To get your credentials, go to the Zotero Settings page, navigate to the Security tab, and then to the Applications section. You will find your user ID and the button to generate an API key, as shown below:

Zotero User ID

When creating a new API key, you must enable “Allow library access” and set the permissions to “Read Only” for all groups under “Default Group Permissions”. You must also provide a name for the key, such as “test” or “prismaid”.

Zotero API Key

Once you have added your Zotero API credentials to your project configuration in the [project.zotero] section (fields user and api_key), you must specify the group or collection to review in the group field. This field uses a filesystem-like representation for the group and collection structure of your Zotero library.

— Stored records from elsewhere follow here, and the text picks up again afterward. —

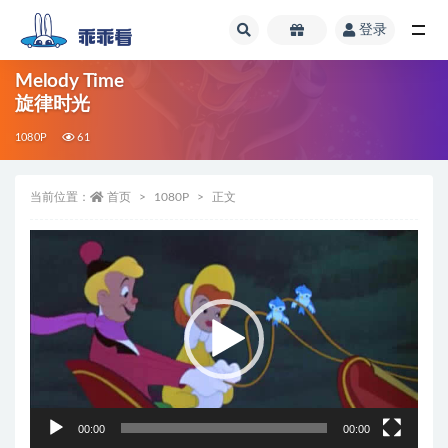
登录
全部
Melody Time
旋律时光
1080P
61
当前位置：
首页
1080P
正文
视
频
播
放
器
00:00
00:00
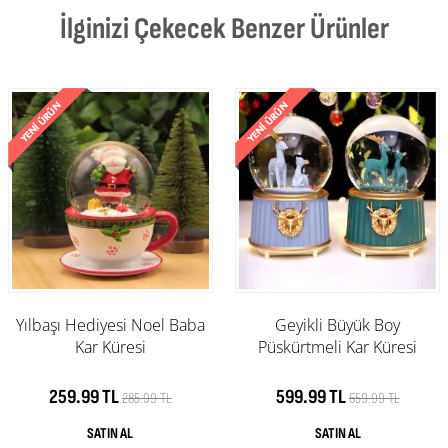
İlginizi Çekecek Benzer Ürünler
Yılbaşı Hediyesi Noel Baba
Geyikli Büyük Boy
Kar Küresi
Püskürtmeli Kar Küresi
259.99 TL
599.99 TL
285.99 TL
659.99 TL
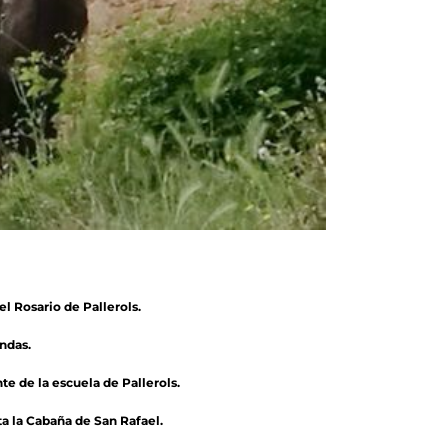
el Rosario de Pallerols.
andas.
nte de la escuela de Pallerols.
a la Cabaña de San Rafael.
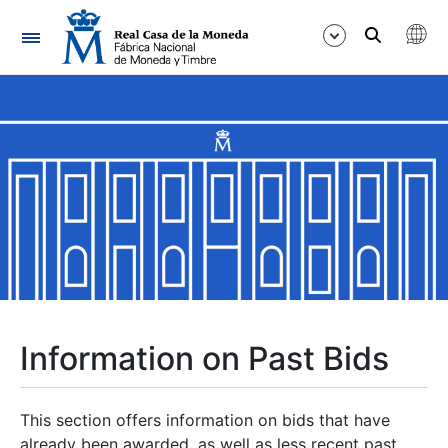
Navigation
Show/Hide
Show/Hide
Show/Hide
Show/Hide
Show/Hide
Information on Past Bids
Show/Hide
This section offers information on bids that have
already been awarded, as well as less recent past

For instance, if you have a parent collection called “My Collection” and a nested sub-collection called “My Sub Collection” inside that parent collection, you should specify "My Collection/My Sub Collection" for the group field. Similarly, if you have a group called “My Group” and within that a collection called “My Sub Collection”, you should specify "My Group/My Sub Collection" for the group field.

All PDFs in the selected collection or group will be copied into a zotero subdirectory within the directory you specified in the [project.configuration] section to store the results_file_name. Then, prismAId will convert them into text files and run the review process.

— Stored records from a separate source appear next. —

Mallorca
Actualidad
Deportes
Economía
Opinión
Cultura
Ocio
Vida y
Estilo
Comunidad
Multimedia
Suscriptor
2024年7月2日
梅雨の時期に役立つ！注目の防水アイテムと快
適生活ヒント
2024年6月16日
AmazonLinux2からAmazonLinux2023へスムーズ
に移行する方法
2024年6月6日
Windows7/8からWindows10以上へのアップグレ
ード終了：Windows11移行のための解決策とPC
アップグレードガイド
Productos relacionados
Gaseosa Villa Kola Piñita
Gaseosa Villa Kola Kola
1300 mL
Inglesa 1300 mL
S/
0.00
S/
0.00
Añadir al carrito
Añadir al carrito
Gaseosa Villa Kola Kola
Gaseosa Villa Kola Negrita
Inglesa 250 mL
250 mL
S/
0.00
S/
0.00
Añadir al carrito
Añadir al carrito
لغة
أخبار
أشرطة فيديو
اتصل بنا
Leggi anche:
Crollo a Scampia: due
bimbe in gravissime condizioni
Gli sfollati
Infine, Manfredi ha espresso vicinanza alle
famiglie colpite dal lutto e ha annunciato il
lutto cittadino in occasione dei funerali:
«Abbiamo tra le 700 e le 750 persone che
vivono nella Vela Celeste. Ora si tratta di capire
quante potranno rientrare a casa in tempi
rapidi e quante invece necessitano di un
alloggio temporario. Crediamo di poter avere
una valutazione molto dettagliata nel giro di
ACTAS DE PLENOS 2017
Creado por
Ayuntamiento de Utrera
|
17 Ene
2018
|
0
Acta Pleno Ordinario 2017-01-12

The manuscript files are stored locally and are available for inspection and further cleaning and analysis without the need to connect to the Zotero API again.

Review Workflow Integration

Zotero is a powerful and open-source reference management system designed to help you store, organize, and share your literature. You can structure your manuscripts and references using either collections or groups.

In the workflow of a systematic literature review, following any protocol, a Zotero collection or group is the perfect place to store the downloaded manuscripts after identifying them through literature search engines and a carefully defined selection query.

The integration of Zotero with prismAId supports the next step in the workflow: manuscripts are automatically converted and then passed to LLMs for analysis and information extraction.

Once the literature to be reviewed is defined, the Zotero integration only needs to be activated once, as all manuscripts are downloaded and stored in the zotero subdirectory. Subsequent analyses and refinements can be performed on the downloaded texts without requiring further connections to the Zotero API.

To disable the Zotero integration, simply leave its fields empty in the [project.zotero] section of the project configuration.

Warning

ATTENTION: The Zotero integration automatically converts PDFs into text using the same methods as those activated by the input_conversion field of [project.configuration]. However, due to the inherent limitations of the PDF format, these conversions might be imperfect. Therefore, both for input_conversion of PDF documents and Zotero integration, please manually check any converted manuscripts for completeness before further processing.